[Stored data]
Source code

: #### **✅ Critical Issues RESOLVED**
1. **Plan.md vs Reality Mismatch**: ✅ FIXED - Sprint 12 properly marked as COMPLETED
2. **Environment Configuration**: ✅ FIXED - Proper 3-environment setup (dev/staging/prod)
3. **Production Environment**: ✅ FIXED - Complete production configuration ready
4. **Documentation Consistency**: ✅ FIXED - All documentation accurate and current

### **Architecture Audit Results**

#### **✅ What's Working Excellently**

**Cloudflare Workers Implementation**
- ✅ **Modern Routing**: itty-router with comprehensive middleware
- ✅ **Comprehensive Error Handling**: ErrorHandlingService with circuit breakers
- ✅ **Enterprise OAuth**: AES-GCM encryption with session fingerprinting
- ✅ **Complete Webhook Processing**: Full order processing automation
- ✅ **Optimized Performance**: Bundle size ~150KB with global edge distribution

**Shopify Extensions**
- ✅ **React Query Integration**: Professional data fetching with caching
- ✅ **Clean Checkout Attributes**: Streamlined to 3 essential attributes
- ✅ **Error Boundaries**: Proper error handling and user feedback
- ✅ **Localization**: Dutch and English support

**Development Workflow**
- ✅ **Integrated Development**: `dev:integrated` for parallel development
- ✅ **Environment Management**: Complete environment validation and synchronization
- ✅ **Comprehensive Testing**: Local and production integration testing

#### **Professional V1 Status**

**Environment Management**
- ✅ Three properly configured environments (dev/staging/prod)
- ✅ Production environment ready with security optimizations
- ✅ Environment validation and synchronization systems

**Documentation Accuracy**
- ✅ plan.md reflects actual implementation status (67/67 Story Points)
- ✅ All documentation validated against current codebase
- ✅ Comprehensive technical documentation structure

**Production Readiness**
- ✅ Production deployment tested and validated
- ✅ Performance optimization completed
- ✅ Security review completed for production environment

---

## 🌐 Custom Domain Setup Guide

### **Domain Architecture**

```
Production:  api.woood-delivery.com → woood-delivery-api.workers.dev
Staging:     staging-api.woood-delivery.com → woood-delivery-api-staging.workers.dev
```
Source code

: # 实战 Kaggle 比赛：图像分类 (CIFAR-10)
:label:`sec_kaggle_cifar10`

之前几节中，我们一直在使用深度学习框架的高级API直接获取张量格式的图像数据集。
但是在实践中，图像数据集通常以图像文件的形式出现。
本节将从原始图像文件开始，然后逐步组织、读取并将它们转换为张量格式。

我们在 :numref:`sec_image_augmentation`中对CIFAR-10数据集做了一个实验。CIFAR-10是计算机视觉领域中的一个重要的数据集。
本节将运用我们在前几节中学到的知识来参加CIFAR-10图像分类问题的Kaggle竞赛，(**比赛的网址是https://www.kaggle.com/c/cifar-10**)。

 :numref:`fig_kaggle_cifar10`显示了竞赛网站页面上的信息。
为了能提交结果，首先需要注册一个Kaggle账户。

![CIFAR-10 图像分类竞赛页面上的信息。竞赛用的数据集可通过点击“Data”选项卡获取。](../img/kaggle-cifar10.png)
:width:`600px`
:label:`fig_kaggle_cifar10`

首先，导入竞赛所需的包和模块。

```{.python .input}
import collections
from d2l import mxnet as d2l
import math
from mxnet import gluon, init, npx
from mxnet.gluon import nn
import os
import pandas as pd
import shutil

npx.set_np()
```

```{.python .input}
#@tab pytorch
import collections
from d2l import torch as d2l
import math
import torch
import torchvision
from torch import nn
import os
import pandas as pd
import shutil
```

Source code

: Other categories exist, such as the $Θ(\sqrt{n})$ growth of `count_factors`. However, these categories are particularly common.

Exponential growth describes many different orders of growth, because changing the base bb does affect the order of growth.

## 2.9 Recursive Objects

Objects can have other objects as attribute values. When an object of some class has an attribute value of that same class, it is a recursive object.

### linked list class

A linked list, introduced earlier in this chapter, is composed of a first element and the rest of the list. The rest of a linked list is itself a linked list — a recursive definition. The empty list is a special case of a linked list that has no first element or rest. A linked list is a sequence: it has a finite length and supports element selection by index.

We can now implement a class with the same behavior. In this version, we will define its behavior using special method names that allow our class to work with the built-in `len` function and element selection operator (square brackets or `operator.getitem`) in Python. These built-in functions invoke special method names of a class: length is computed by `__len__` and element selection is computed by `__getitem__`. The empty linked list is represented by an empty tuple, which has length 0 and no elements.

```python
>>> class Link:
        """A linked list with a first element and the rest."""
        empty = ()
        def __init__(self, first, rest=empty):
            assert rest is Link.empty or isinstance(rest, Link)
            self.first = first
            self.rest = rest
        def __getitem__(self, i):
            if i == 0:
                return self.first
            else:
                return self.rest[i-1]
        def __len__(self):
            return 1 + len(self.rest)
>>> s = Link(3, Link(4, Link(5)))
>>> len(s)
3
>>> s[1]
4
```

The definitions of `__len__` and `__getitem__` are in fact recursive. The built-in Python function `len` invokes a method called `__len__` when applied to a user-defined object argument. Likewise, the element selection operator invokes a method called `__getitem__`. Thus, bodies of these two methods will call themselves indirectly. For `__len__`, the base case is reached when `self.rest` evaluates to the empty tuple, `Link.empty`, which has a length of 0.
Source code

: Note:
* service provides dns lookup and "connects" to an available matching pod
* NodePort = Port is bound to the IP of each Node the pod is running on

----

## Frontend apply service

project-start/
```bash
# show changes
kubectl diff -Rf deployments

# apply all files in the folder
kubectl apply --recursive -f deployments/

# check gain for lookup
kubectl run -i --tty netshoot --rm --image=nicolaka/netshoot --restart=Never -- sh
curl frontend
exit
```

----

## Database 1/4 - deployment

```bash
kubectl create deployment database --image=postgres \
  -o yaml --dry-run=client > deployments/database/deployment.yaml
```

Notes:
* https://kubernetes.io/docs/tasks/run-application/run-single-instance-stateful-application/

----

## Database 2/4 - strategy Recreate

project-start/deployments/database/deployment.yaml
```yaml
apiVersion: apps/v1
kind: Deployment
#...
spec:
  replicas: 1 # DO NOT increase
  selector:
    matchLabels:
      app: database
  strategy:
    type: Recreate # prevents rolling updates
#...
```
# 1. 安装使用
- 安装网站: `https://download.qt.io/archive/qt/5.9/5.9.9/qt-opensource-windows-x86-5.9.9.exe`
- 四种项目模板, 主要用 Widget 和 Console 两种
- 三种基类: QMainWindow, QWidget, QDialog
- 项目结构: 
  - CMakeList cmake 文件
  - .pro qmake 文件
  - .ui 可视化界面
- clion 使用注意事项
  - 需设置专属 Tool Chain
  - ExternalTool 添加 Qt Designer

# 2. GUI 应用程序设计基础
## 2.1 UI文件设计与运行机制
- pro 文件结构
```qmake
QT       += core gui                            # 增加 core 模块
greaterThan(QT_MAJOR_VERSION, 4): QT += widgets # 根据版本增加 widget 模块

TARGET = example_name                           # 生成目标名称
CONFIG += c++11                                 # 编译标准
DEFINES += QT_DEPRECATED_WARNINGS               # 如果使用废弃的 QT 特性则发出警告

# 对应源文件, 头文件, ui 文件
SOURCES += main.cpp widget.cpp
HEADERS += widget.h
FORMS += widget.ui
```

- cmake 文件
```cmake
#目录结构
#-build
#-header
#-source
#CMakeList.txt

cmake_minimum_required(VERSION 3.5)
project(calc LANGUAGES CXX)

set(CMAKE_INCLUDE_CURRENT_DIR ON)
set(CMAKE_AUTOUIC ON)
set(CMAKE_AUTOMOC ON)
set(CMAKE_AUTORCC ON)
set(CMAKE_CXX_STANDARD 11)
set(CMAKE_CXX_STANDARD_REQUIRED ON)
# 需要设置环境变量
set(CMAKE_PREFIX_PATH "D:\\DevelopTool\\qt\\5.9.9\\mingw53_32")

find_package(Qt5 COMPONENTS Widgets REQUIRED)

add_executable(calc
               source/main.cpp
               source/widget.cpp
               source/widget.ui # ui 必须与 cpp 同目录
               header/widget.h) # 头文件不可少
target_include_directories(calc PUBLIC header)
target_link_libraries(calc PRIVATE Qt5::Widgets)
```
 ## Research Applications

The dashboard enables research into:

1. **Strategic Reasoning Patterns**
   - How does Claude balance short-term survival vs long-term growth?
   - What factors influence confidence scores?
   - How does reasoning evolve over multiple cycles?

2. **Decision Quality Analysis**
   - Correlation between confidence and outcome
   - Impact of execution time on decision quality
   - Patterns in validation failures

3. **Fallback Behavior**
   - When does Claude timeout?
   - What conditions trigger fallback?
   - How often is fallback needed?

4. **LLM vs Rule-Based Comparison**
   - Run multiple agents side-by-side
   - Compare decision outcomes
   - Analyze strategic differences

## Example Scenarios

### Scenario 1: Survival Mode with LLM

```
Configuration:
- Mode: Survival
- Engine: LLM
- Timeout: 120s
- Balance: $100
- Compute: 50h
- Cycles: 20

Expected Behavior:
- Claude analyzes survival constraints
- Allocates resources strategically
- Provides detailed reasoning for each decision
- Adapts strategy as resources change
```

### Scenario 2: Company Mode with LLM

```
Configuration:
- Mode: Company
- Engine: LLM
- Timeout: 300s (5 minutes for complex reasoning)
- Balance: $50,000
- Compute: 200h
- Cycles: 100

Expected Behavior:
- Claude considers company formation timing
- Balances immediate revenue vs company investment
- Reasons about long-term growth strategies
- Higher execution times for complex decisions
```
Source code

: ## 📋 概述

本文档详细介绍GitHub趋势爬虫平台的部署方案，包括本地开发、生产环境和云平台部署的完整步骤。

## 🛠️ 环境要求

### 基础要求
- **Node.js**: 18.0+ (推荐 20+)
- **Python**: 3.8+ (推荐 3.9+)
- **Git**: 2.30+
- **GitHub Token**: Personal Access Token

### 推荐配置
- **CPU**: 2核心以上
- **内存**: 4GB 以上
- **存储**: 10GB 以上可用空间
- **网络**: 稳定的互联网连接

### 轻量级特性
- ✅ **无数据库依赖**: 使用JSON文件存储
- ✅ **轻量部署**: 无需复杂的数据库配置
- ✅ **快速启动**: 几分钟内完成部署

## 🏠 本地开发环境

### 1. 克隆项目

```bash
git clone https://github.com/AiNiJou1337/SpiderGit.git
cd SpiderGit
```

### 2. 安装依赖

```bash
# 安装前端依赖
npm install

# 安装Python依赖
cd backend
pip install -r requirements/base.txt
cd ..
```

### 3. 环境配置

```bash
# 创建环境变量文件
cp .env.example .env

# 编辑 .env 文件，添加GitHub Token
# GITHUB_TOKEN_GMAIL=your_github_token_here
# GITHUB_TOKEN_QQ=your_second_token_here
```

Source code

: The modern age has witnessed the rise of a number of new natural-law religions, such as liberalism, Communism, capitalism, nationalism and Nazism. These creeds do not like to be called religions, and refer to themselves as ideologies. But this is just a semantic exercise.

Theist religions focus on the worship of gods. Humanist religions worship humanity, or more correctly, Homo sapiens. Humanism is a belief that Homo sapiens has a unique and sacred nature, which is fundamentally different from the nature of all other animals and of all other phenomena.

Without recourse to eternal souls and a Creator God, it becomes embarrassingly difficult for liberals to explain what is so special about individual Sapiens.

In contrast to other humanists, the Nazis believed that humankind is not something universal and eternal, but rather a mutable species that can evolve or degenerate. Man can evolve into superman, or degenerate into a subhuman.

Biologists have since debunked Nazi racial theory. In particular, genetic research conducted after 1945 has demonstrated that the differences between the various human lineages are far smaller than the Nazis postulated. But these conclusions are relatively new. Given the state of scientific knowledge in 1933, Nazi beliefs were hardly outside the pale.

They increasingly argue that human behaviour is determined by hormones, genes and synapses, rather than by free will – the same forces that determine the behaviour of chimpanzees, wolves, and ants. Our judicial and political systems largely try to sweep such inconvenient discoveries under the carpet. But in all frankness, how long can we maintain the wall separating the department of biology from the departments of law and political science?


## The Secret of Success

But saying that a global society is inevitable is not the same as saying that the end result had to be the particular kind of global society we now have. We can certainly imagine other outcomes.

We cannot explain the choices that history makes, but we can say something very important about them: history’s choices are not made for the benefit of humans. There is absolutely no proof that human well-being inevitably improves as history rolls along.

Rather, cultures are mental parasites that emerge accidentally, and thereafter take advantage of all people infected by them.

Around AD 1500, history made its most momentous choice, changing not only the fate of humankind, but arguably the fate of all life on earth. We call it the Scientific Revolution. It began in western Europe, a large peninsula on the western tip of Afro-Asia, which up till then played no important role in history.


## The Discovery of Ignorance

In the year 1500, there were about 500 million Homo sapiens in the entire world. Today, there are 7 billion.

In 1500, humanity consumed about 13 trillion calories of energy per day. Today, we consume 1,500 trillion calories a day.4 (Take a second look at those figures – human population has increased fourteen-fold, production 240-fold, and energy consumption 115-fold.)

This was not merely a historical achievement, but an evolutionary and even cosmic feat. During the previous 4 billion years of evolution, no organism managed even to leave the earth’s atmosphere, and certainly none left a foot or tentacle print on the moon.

■ **What the task requires**: Gather from the data above every line with the string "execution".

■ **Written response**:
   - Impact of execution time on decision quality
- Higher execution times for complex decisions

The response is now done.